April 11, 2017
There is speculation that Australian property values will drop later in 2017, especially if interest rates rise. But, many industry experts and economists are now saying that changes in rates won’t do anything to slow the market. Why? Well, economic shifts and demand will stabilise property for some time to come.
Historically speaking, the housing market experienced high demand in 2016, with an influx in new housing stock. Then, further rate cuts in May and August added momentum to the market. When banks introduced independent rate rises and owner-occupier and investor rates later in the year, buyer enthusiasm should have fallen. However, these didn’t have much of an impact. Instead, consumer sentiment stayed high.
From an economic sense, higher interest rates won’t take the heat out of the market. Firstly, the Australian economy is making up ground. Labour market prospects are improving ABS data signifies that the national unemployment rate has fallen. Plus, over the last 12-months, more than 4,300 jobs emerged. Some three-quarters of these were full-time positions. According to data, this is more than double the national growth rate.
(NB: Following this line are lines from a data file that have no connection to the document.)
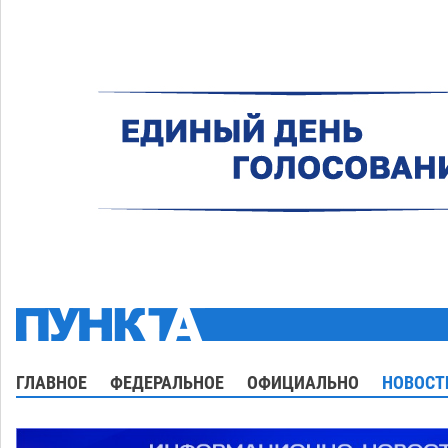
ГЛАВНОЕ
ФЕДЕРАЛЬНОЕ
ОФИЦИАЛЬНО
НОВОСТ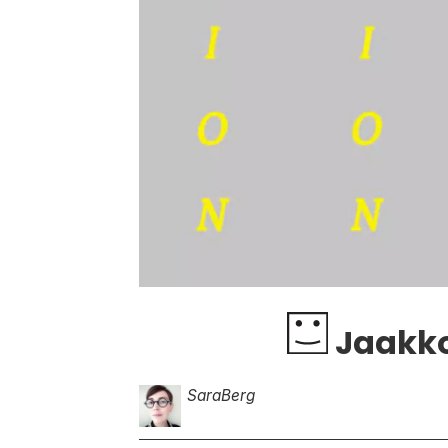
Jaakko 
Sara
Berg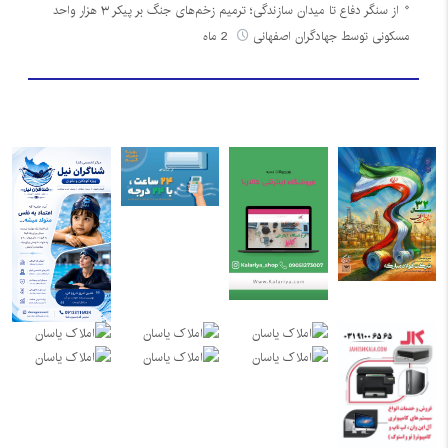
از سنگر دفاع تا میدان سازندگی؛ ترمیم زخم‌های جنگ بر پیکر ۳ هزار واحد
مسکونی توسط جهادگران اصفهانی
2 ماه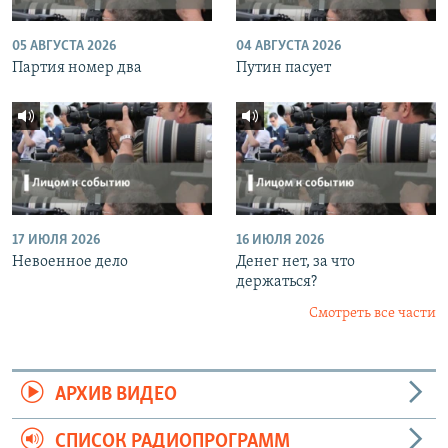
05 АВГУСТА 2026
04 АВГУСТА 2026
Партия номер два
Путин пасует
17 ИЮЛЯ 2026
16 ИЮЛЯ 2026
Невоенное дело
Денег нет, за что
держаться?
Смотреть все части
АРХИВ ВИДЕО
СПИСОК РАДИОПРОГРАММ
Although domestically speaking, consumption is slower than expected, but still consistent with weak growth in household income. Overall, Australian GDP growth has slowed to the economy’s potential, which is relative to the labour market and employment growth. In addition, the move from the mining boom has been slow, but the nation is now picking up speed. Low-interest rates and the drop in the value of the Australian dollar over the last 12-months also supported growth.
Generally, these conditions have strengthened the national market, although there is a significant variation in Sydney and Melbourne markets. Nevertheless, home prices in these capitals continue to rise, while Perth has fallen. Despite this, signs of improvement in Perth are noticeable with population growth remaining steady.
The Australian population now sits and 24.13 million, according to ABS data, and is slightly lower than forecast. Nevertheless, earlier quarters have recorded strong levels of growth. National population growth rose by 1.42 percent or 337,821 persons over the year ending June 2016.
On a state-by-state basis, Victoria leads the growth stakes, with a 2.07 percent increase recorded between June 2015 to 2016. New South Wales follows this state, registering a 1.39 percent increase. The Australian Capital Territory is next with a 1.28 percent growth. Following is Queensland with a 1.35 percent increase for the year, and then Western Australia with 1.05 percent. All other Australian states and territories recorded levels of growth under 1 percent.
As a result, by 2056, Victoria will have a larger population than New South Wales. This year’s data is the state’s highest level of population growth since 1964. Primary drivers of population growth in Victoria were interstate and overseas migration. Subsequently, the government’s hiring freeze added to interstate migration. Also, low interest and rising rental prices are encouraging migrators to buy a home, rather than lease a property.
Consequently, dwelling numbers nationally are increasing. Thus, new build numbers have increased for the fifth year, with 240,000 new homes constructed.
Over the last year, national real estate sales grew by 3.4 percent to $36.22 million. This figure is higher than the Pre-election Budget Update Forecast, and above the 10-year forecast. Therefore, economists and property market experts are suggesting that the Australian real estate market has 5-speeds.
Hence, Sydney and Melbourne are in 5th gear, recording more than 10 percent growth and the highest demand for property. Canberra and Hobart sit in 4th gear with consistent growth. Next, Adelaide and Brisbane sit in 3rd, with growth of 4.2 percent and 3.6 percent respectively. Perth and Darwin take out 2nd with patchy activity. Lastly, in 1st gear, with 2.8 percent growth, is regional Australia.